O processo envolve mais de 150 casos, sobretudo de cidadãos brasileiros que tinham entrado ilegalmente no país. Segundo o acórdão, os imigrantes pagavam entre 500 e dois mil euros à advogada de Famalicão Bárbara Braga para tentarem obter autorizações de residência.

Bárbara Braga foi condenada, em julho, a seis anos e oito meses de prisão, por mais de uma centena de crimes relacionados com auxílio à imigração ilegal.
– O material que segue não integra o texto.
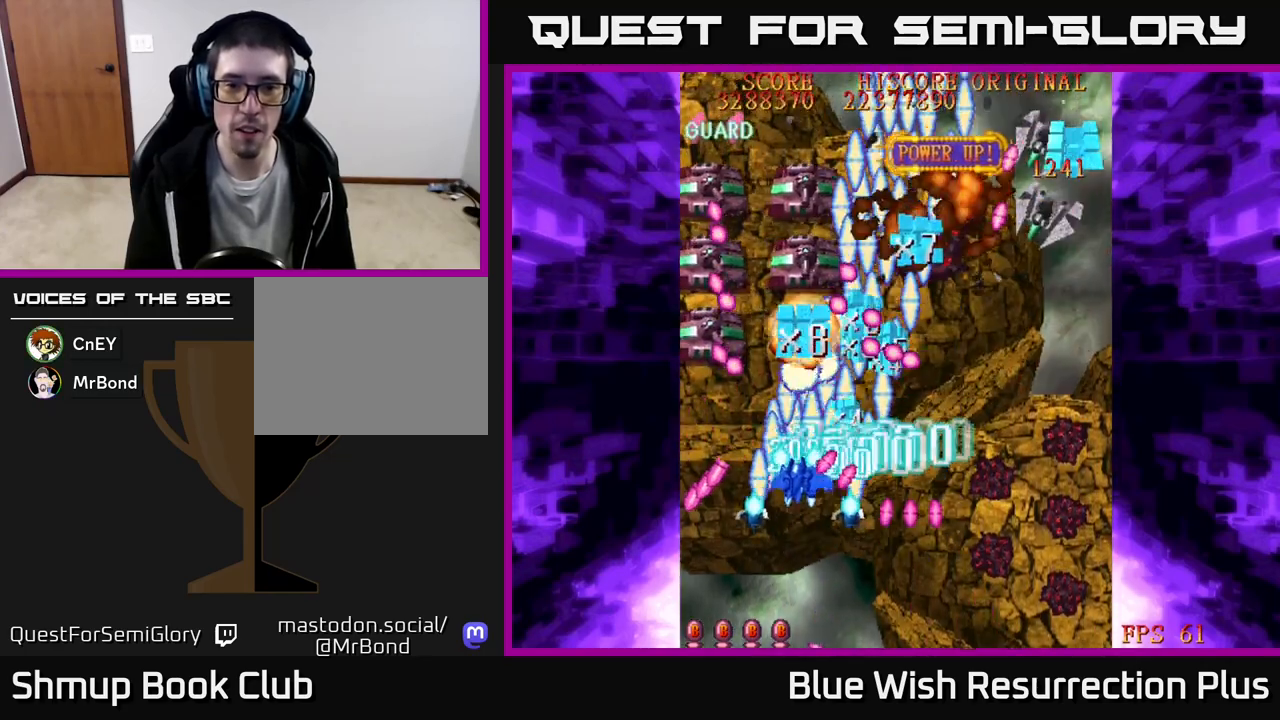
{"buttons": ["X", "DPAD_LEFT"], "events": [[83, "DPAD_LEFT", "down"], [150, "DPAD_UP", "up"], [283, "DPAD_DOWN", "down"], [350, "DPAD_LEFT", "up"], [483, "DPAD_LEFT", "down"], [500, "DPAD_DOWN", "up"]]}
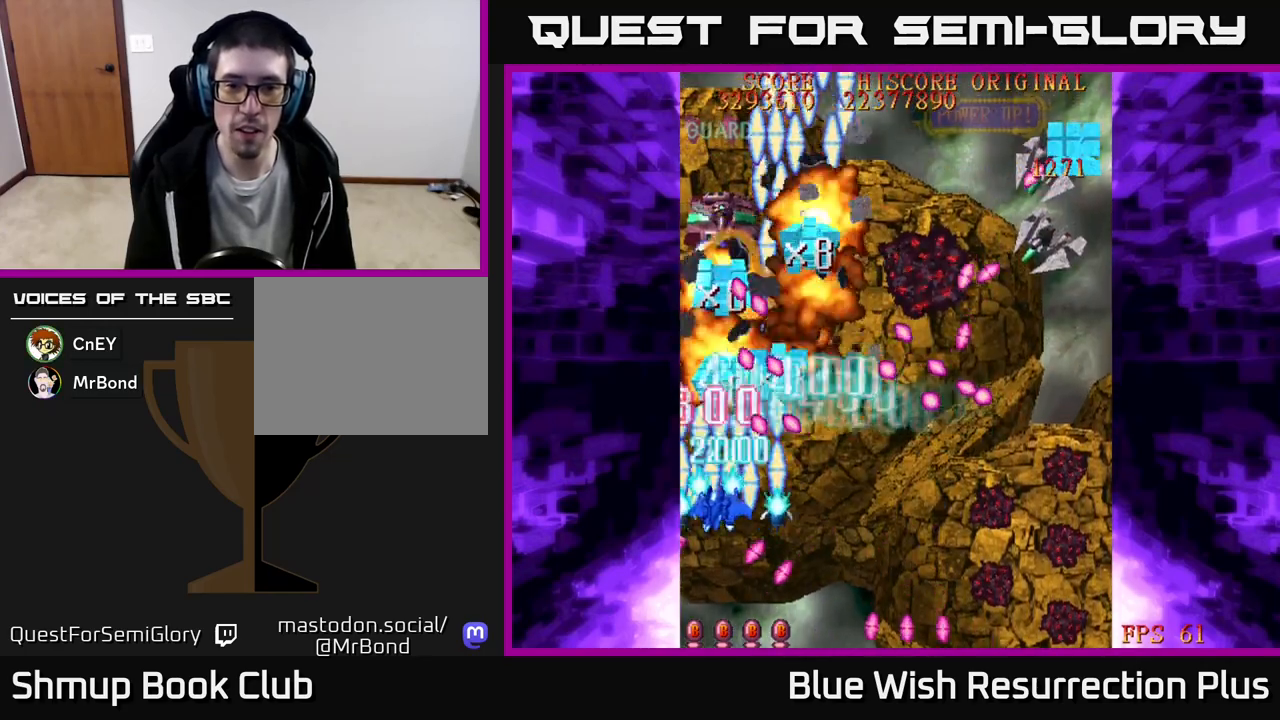
{"buttons": ["X", "DPAD_UP"], "events": [[83, "DPAD_UP", "down"], [133, "DPAD_LEFT", "up"]]}
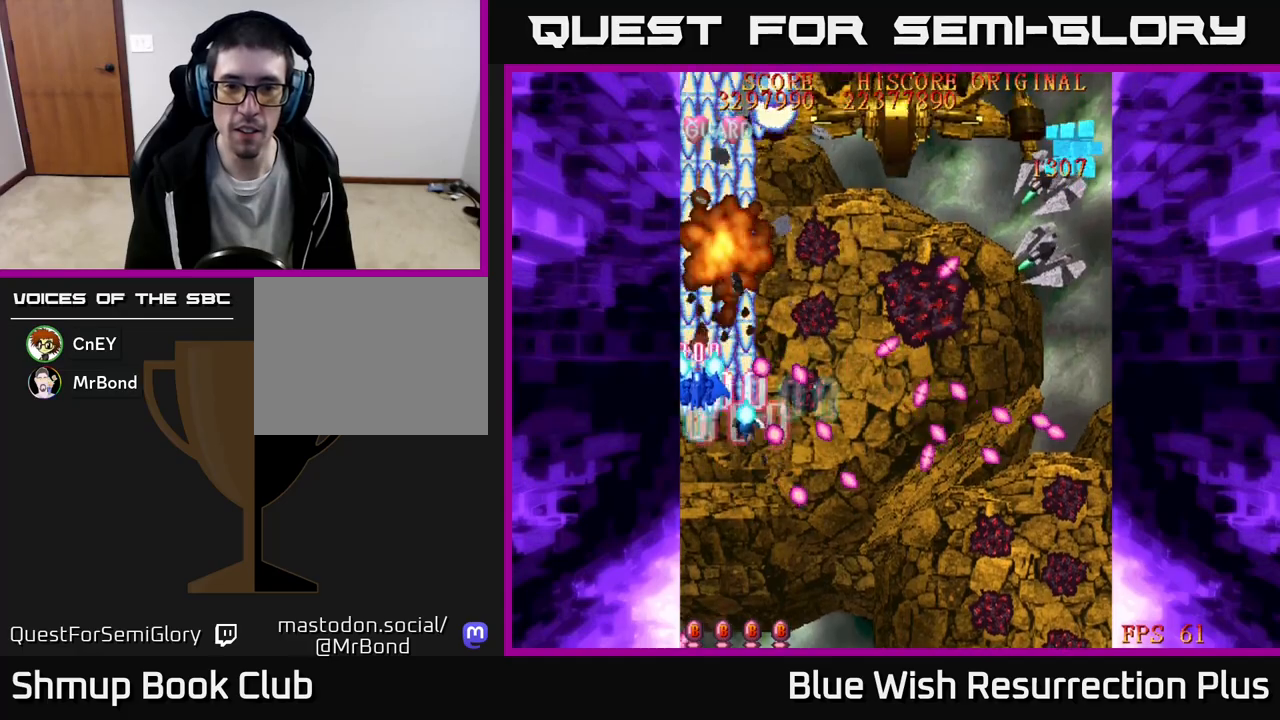
{"buttons": ["X", "DPAD_RIGHT"], "events": [[67, "DPAD_RIGHT", "down"], [483, "DPAD_UP", "up"]]}
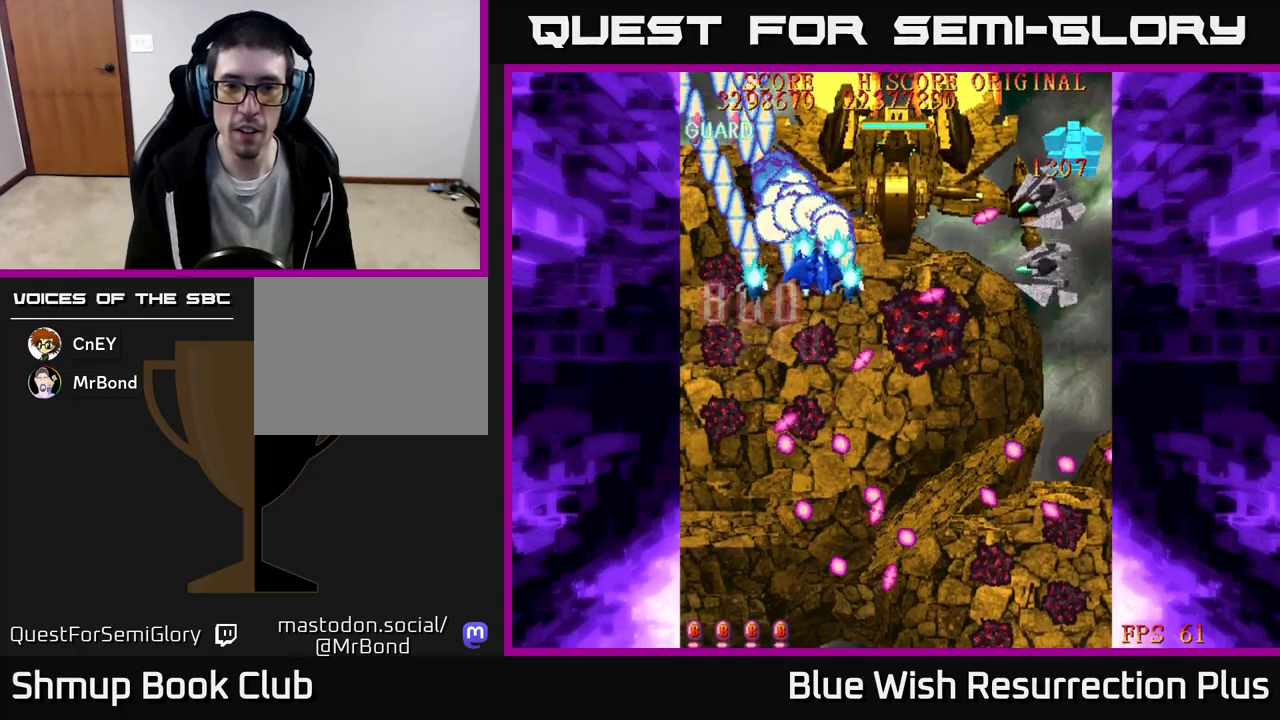
{"buttons": ["X", "DPAD_UP"]}
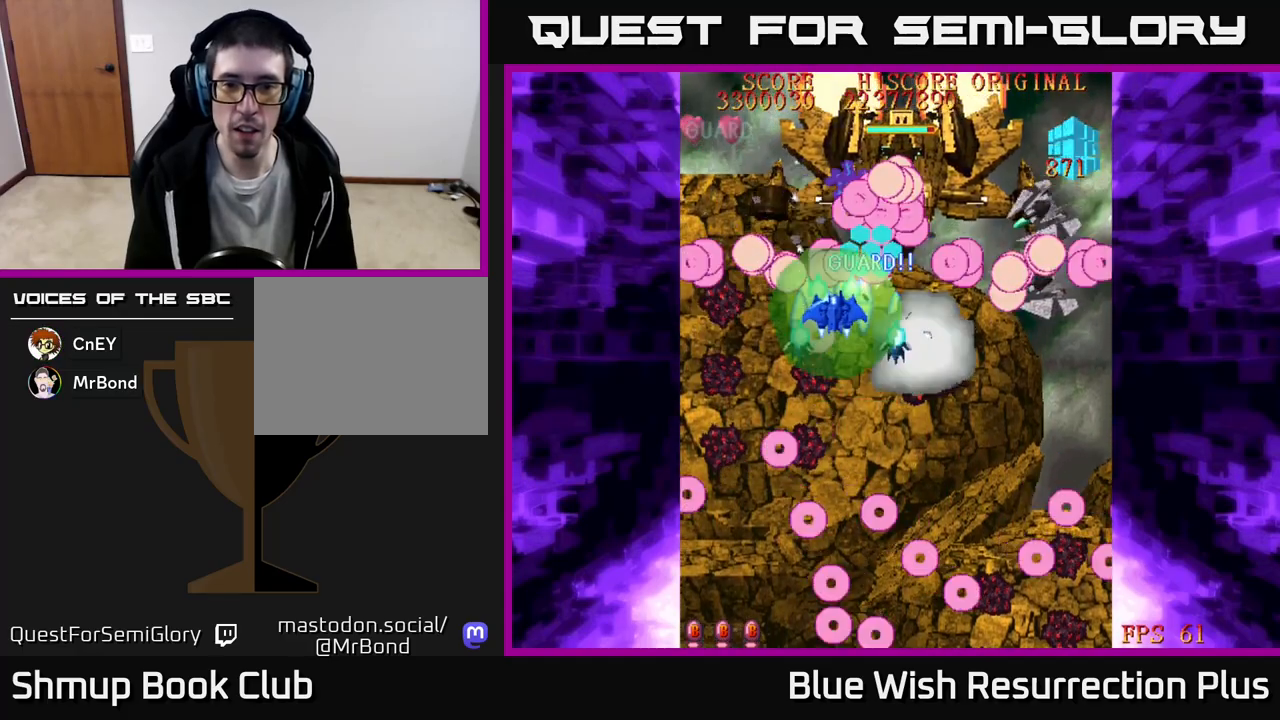
{"buttons": ["X", "DPAD_RIGHT"], "events": [[17, "DPAD_UP", "up"], [33, "DPAD_RIGHT", "down"], [67, "DPAD_DOWN", "down"], [417, "DPAD_DOWN", "up"]]}
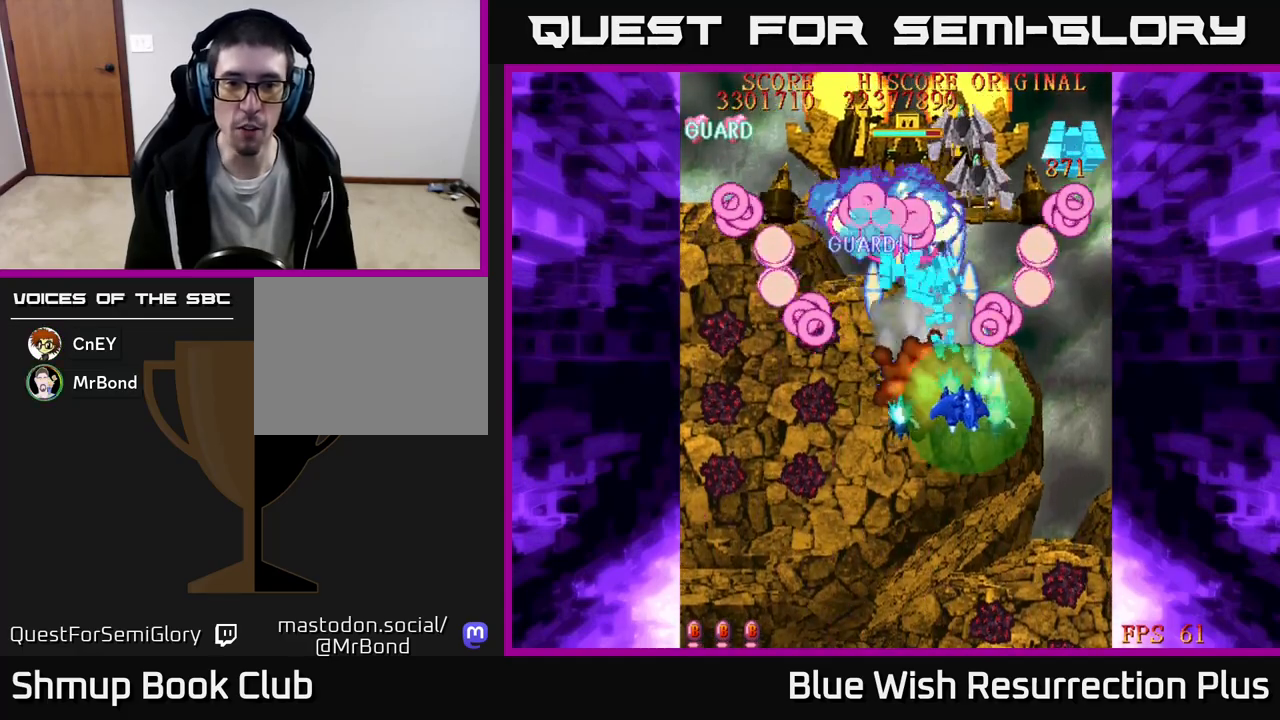
{"buttons": ["X", "DPAD_LEFT"], "events": [[17, "DPAD_DOWN", "down"], [333, "DPAD_RIGHT", "up"], [383, "DPAD_LEFT", "down"], [400, "DPAD_DOWN", "up"]]}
O esquema passava, entre outros métodos, pelo recurso a documentos e atestados médicos falsos e pela realização de agendamentos em balcões do antigo SEF com menor procura. Segundo o jorna, a advogada terá recebido cerca de 73 mil euros e confessou integralmente os crimes de que estava acusada.

Também foram condenadas no mesmo processo a advogada Simone Marins, brasileira e residente em Lisboa, e uma segunda funcionária do SEF, Maria Fonseca. Ao contrário de Maria Antonieta Pedro e Bárbara Braga, as duas receberam penas de prisão suspensas.